*Verilen Metin*:
Moğollar, bu açıklamayı yaptıkları tarihlerde, Anadolu Pop'un yalnızca düzenlemelerden ibaret olmadığını ve bu tarzda beste de yapılabileceğini kanıtlamak için bir 45'lik çıkarırlar: "Dağ ve Çocuk/İmece". Her iki parçada yerli melodi ve ritimlerden yola çıkılarak yapılmış bestelerdir, büyük ilgi görür. Böylece Moğollar, Anadolu Pop'un yaratıcıları, "Dağ ve Çocuk"ta bestelenmiş ilk Anadolu Pop hiti olarak tarihteki yerini alır. 1970'in başında Hasan Sel ayrılır, yerine daha önce Erkin Koray dörtlüsünde bas çalan Taner Öngür gelir. Daha sonra, Murat Ses'in tipik zurna biçemli org soloları ile Moğollar, aynı çizgide yollarına devam ederler (Garip Çoban ve diğerleri). Temmuz 1970'te bir eleman değişikliği daha yaşanır, Aziz Azmet gruptan ayrılıp solo çalışmaya başlar ve o sıralarda yeni isim yapmaya başlayan Üç Hürel’le bir süre çalışır. Aziz Azmet'in ayrılışının nedeni grubun türkülerle fazla içli dışlı olmasına muhalefet etmesi ve başka arayışlar içerisine girmesiydi.
Aziz Azmet'in ayrılışı üzerine Ersen gruba katılır. Ersen'le "Ternek" 45liğini yaparlar, ancak bu birliktelik uzun sürmez. 1970 ağustos sonunda, Moğollar Ersen'den ayrılır ve Paris'e gider.

*Yapılacaklar*:
**A.** Moğollar hakkındaki metinde "Aziz Azmet'in ayrılışı üzerine" diye başlayan paragrafı, ana bilgilerini koruyarak madde listesine dönüştürün.
**B.** Lütfen Moğollar hakkındaki metni kaldığı yerden sürdürün.

*Veri Alıntısı*:
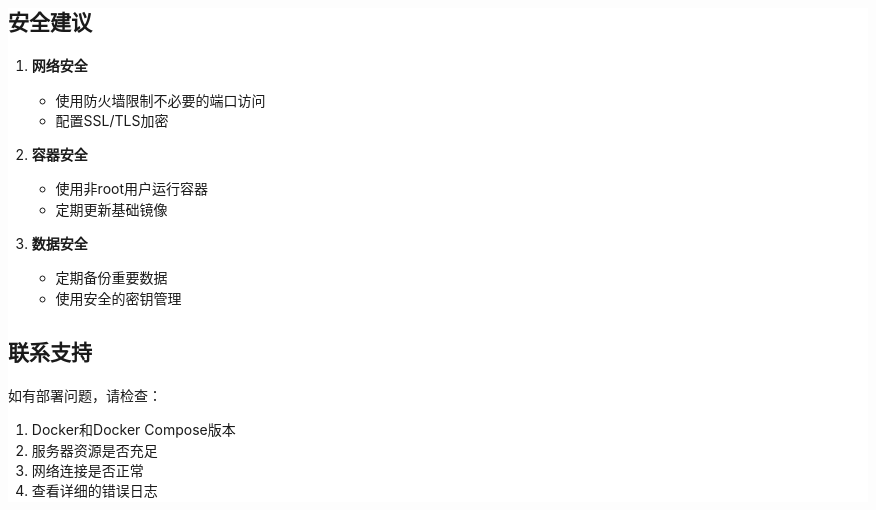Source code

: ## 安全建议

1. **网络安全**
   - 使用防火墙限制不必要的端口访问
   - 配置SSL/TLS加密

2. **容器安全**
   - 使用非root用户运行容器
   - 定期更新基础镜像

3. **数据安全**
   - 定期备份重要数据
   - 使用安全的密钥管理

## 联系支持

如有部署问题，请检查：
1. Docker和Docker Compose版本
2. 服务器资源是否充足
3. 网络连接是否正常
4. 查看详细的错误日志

*Görev Yanıtları*:
**A.**
- Aziz Azmet ayrılınca Ersen gruba katılır.
- Grup, Ersen'le "Ternek" 45'liğini yapar; ancak bu birliktelik uzun sürmez.
- 1970 ağustos sonunda Moğollar Ersen'den ayrılır ve Paris'e gider.

**B.**
Yurtdışı Dönemi ve Ağrı Dağı Efsanesi
Paris'te Moğollar, CBS firması ile üç yıllık bir anlaşma imzalar ve Murat Ses'in bestelerinden oluşan bir 45'lik "Behind the dark/Hitchin" yaparlar (bu plak Türkiye'de İngilizce olarak listebaşı olur). Ayrıca <Guild international du disque> isimli bir plak şirketine de bir albüm yaparlar. Bu albüm "Danses et Rythmes de la Turquie-d'Hier d'Aujourd'hui" 1971 yılında <Academie Charles Cros> büyük plak ödülünü alır. Adı geçen plaktaki bestelerin ve gelenekselden düzenlemelerin tamamına yakını Murat Ses'in kaleminden çıkmıştır. (Kaynak: SACEM-Fransa ve MESAM-Türkiye).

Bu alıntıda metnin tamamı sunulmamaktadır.